Source extract: Begin

The problem is, while the case was in perfect condition, once opened it revealed an horrible mess: the battery leaked its acid on the mainboard, and now I'm trying to save (should I say resurrect?) this poor little computer.

Here's the flickr set of its condition before treatment. Viewer Discretion Is Advised (and I'm not posting any rusted metal frame pictures because those are really scary, sigh).

It now looks better as 99% of the acid is done and I'm going to de-oxidize it in the next days, but after all the cleaning a few components are missing:

  • The battery holder
  • The D2 transistor
  • Y1, which I don't know what it is.


So, do any of you know anything more about those components? I know there are Larry Pina's books that are very useful for repairs but I don't know if they contain the schematics too. Do you have them?

Source extract: End

» Task to carry out:
Answer these questions about the computer repair post above, one per line:
(a) What leaked acid onto the mainboard?
(b) Which components are missing after the cleaning?
(c) Whose books does the writer say are very useful for repairs?

Dataset excerpts: Begin

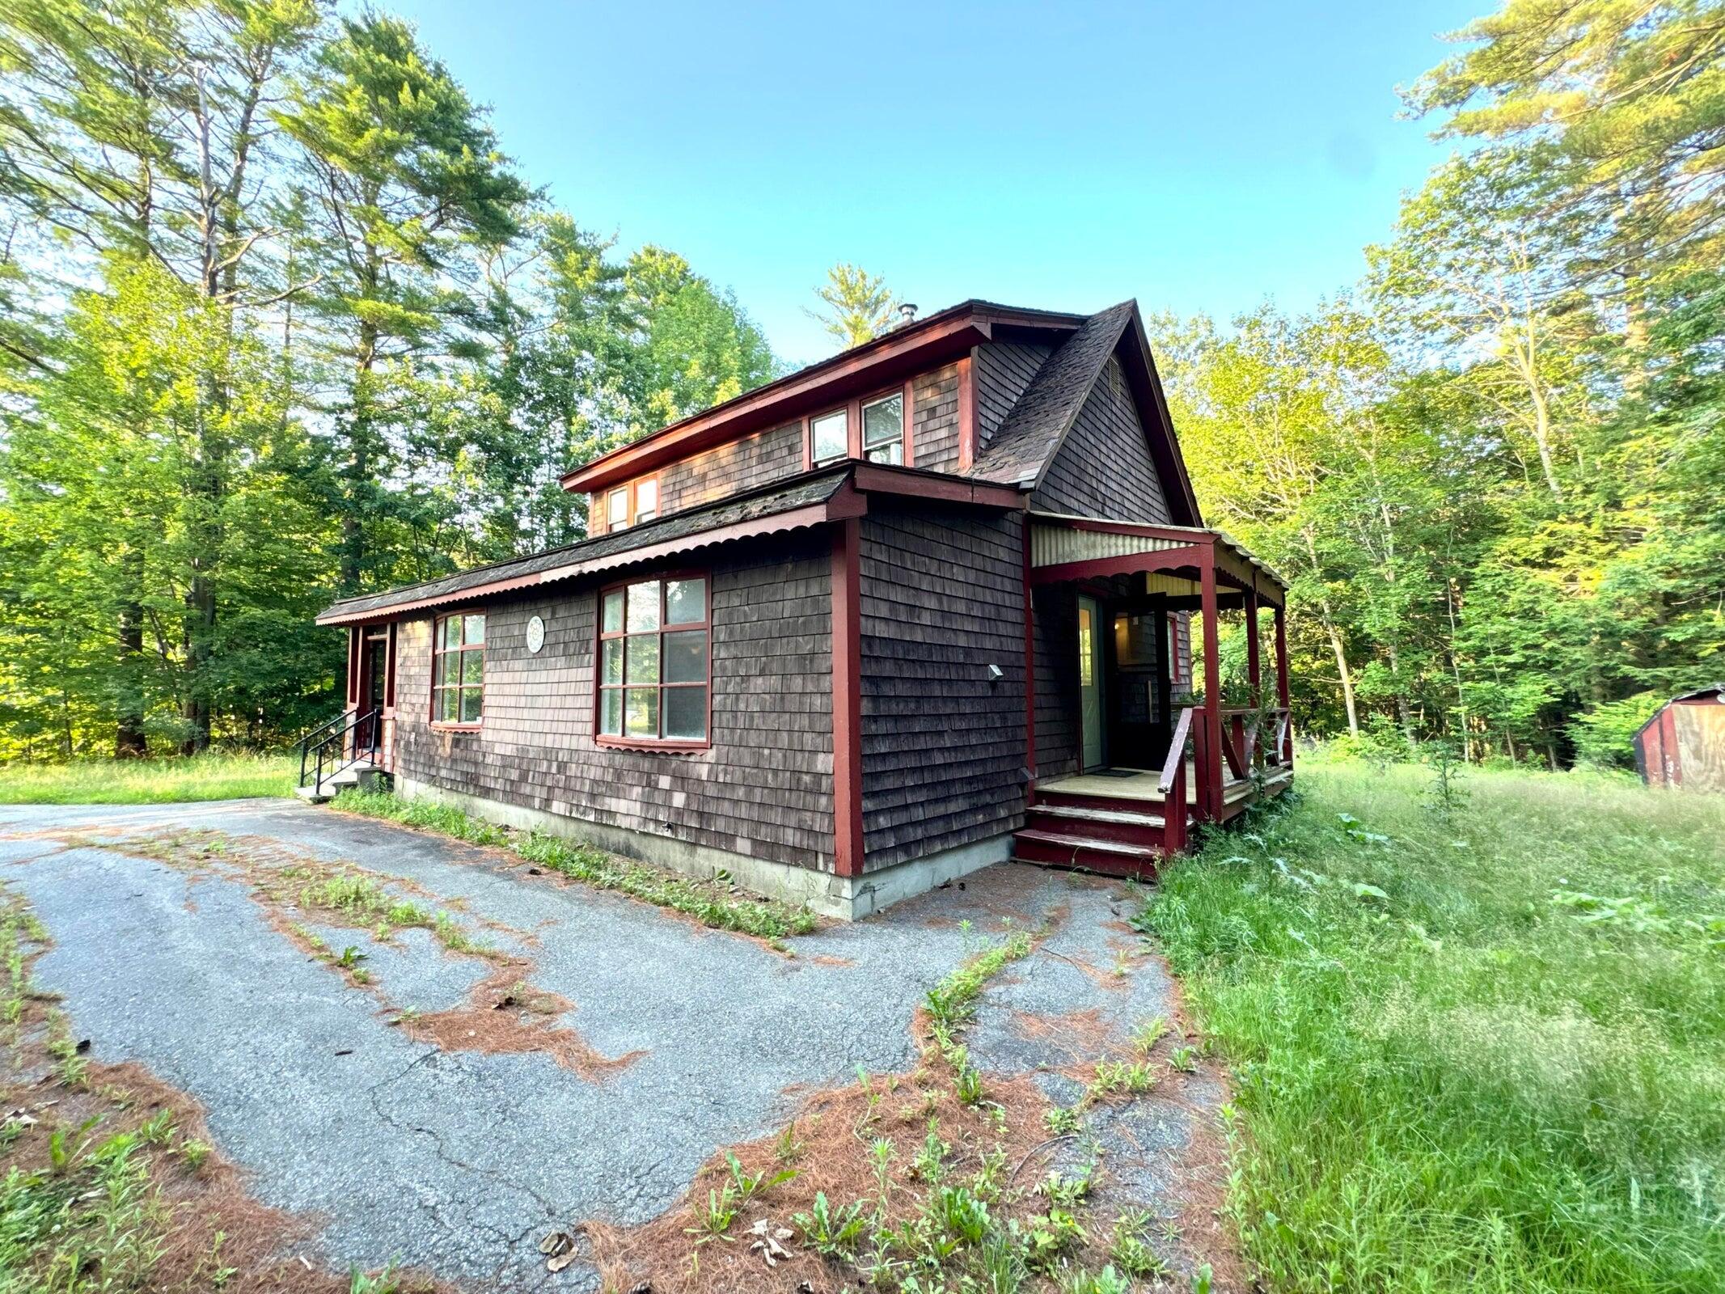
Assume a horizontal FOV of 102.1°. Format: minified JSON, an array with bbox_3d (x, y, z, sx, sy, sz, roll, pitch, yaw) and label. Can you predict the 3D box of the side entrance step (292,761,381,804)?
[{"bbox_3d":[-8.384,2.150,11.079,1.416,0.474,0.891,-3,-5,40],"label":"side entrance step"}]

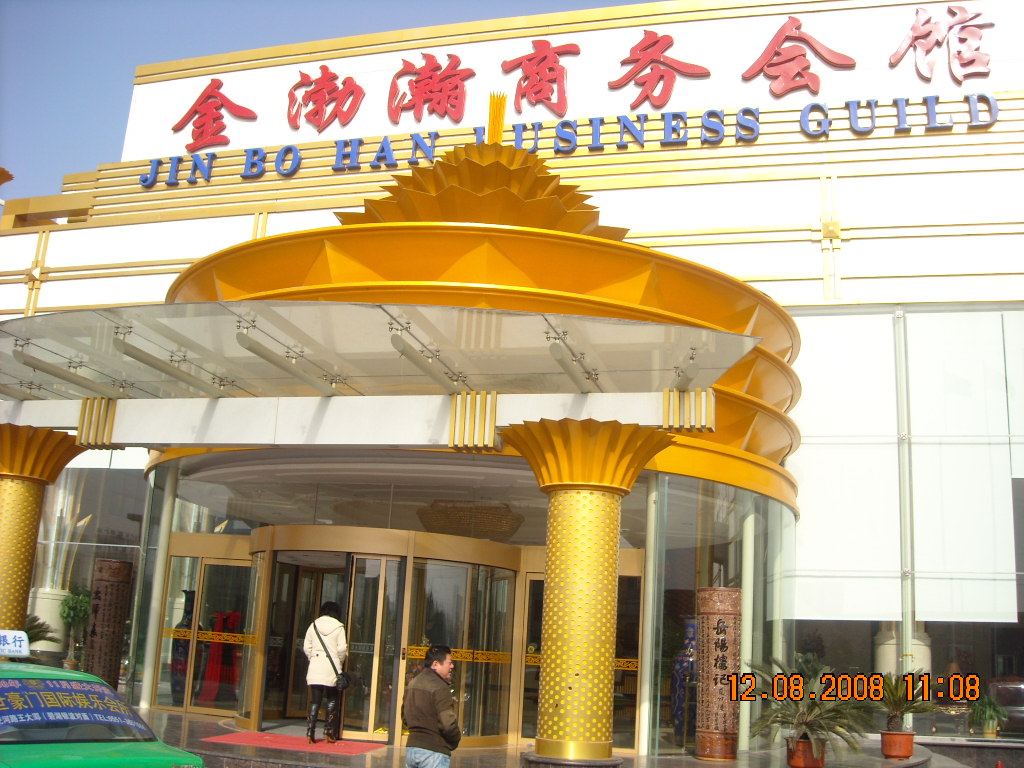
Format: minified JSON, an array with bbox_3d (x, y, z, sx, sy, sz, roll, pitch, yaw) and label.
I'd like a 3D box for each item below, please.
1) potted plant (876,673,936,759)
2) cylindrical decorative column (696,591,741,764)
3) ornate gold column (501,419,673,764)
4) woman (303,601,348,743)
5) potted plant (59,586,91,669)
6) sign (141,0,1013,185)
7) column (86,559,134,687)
[{"bbox_3d":[5.147,4.303,13.494,0.900,1.100,0.850,-1,-14,16],"label":"potted plant"},{"bbox_3d":[2.606,3.592,12.955,0.570,2.100,0.570,-1,-14,16],"label":"cylindrical decorative column"},{"bbox_3d":[0.643,1.978,9.701,1.660,3.050,1.660,-1,-14,16],"label":"ornate gold column"},{"bbox_3d":[-2.199,3.408,12.313,0.520,1.660,0.380,-1,-14,18],"label":"woman"},{"bbox_3d":[-8.086,4.484,18.922,0.620,1.570,0.620,-1,-14,16],"label":"potted plant"},{"bbox_3d":[0.160,-5.181,18.684,15.957,2.430,0.300,-1,-14,16],"label":"sign"},{"bbox_3d":[-6.017,3.683,15.521,0.570,2.080,0.570,-1,-14,16],"label":"column"}]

Dataset excerpts: End

» Exercise output:
(a) The battery.
(b) The battery holder, the D2 transistor, and Y1.
(c) Larry Pina's.